The task:
What lines of the data below include the word "down"? Report them by copying each.

***** Given data *****

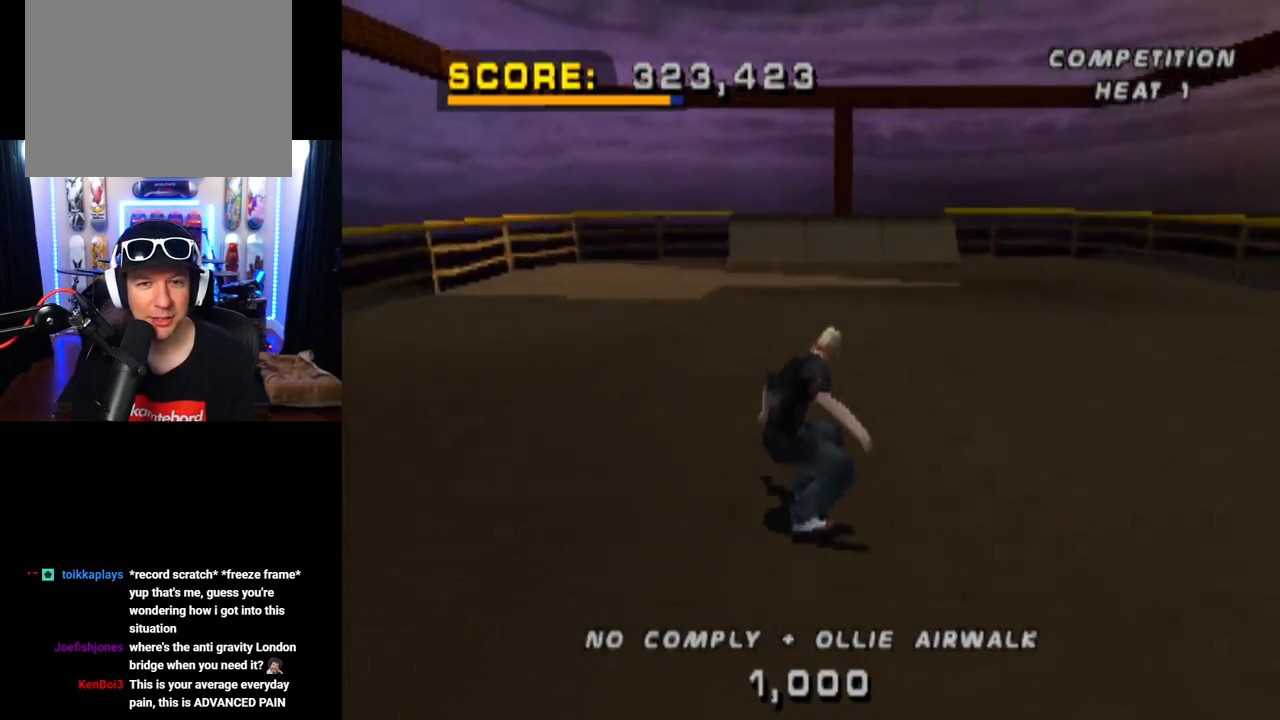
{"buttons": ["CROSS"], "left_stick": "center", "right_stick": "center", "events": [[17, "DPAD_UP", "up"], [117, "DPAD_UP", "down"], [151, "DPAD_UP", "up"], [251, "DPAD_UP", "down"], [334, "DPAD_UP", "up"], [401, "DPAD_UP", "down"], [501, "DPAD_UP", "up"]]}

*****
***** Given data *****

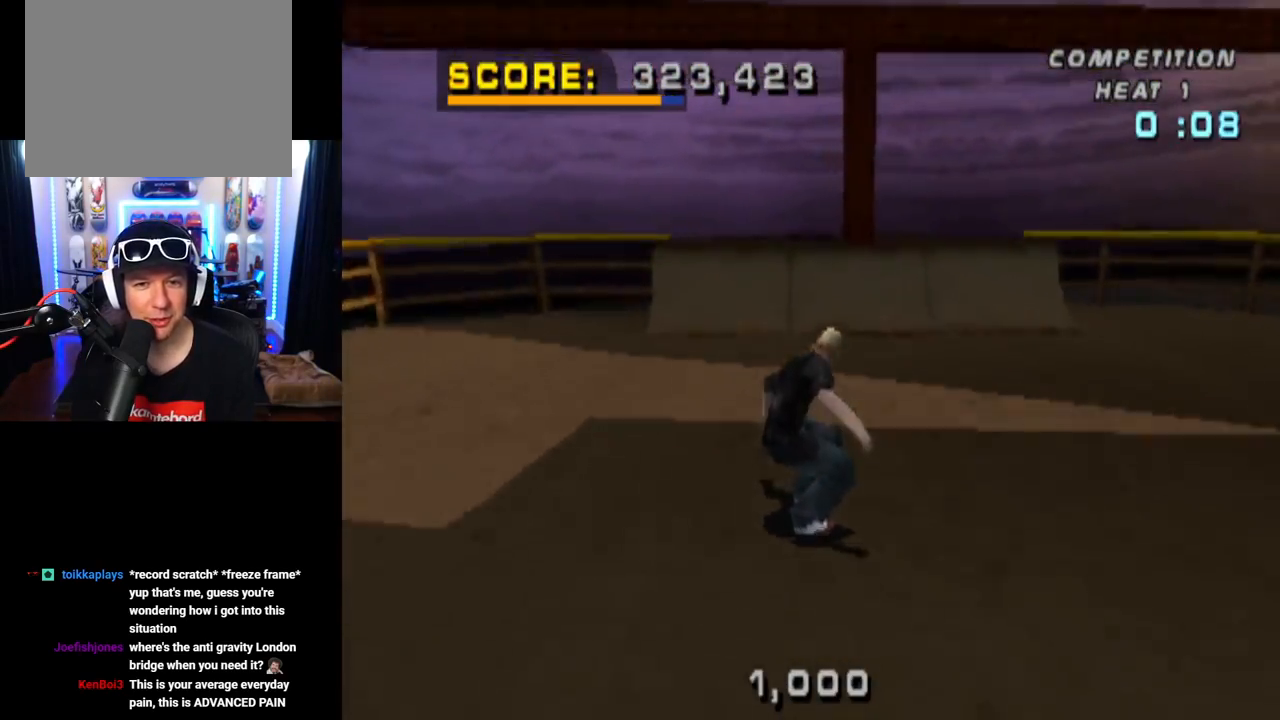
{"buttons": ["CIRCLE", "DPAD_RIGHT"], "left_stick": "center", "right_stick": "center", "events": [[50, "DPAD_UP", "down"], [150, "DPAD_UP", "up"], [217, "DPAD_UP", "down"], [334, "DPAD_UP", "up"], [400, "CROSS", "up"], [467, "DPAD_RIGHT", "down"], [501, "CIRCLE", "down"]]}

*****
***** Given data *****

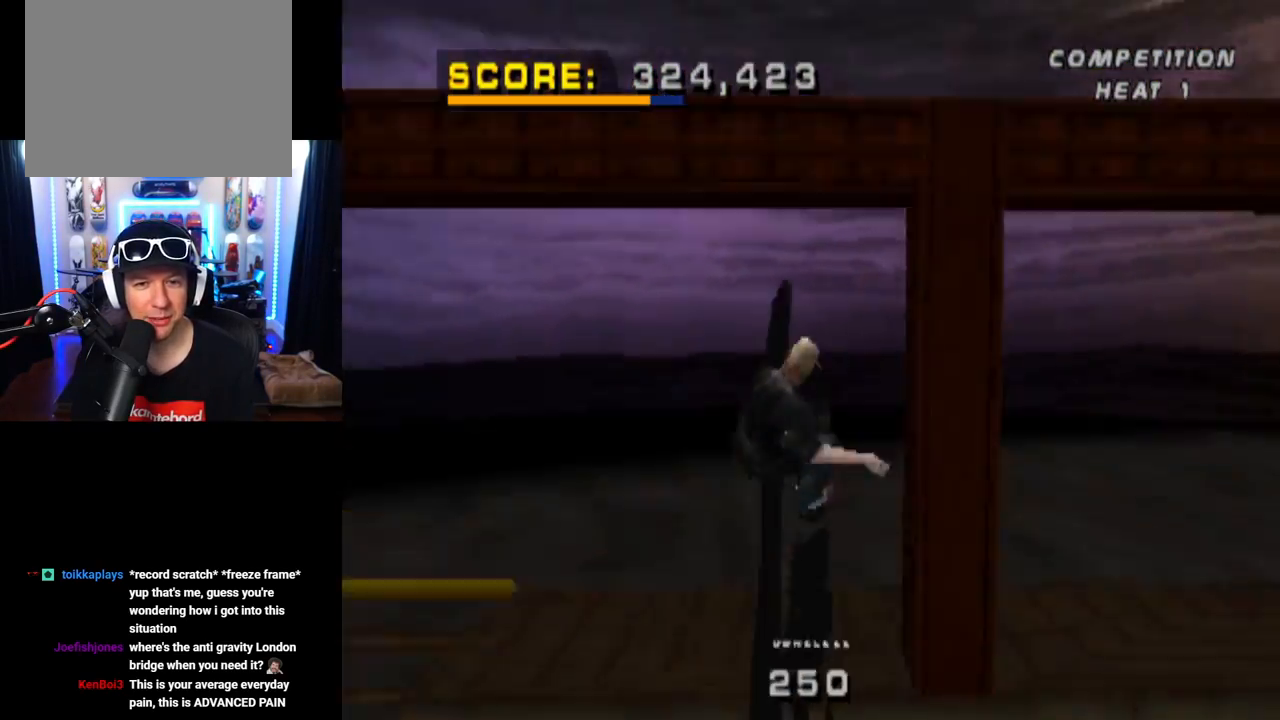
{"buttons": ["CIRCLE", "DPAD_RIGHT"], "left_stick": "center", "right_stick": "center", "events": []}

*****

Task solution:
{"buttons": ["CROSS"], "left_stick": "center", "right_stick": "center", "events": [[17, "DPAD_UP", "up"], [117, "DPAD_UP", "down"], [151, "DPAD_UP", "up"], [251, "DPAD_UP", "down"], [334, "DPAD_UP", "up"], [401, "DPAD_UP", "down"], [501, "DPAD_UP", "up"]]}
{"buttons": ["CIRCLE", "DPAD_RIGHT"], "left_stick": "center", "right_stick": "center", "events": [[50, "DPAD_UP", "down"], [150, "DPAD_UP", "up"], [217, "DPAD_UP", "down"], [334, "DPAD_UP", "up"], [400, "CROSS", "up"], [467, "DPAD_RIGHT", "down"], [501, "CIRCLE", "down"]]}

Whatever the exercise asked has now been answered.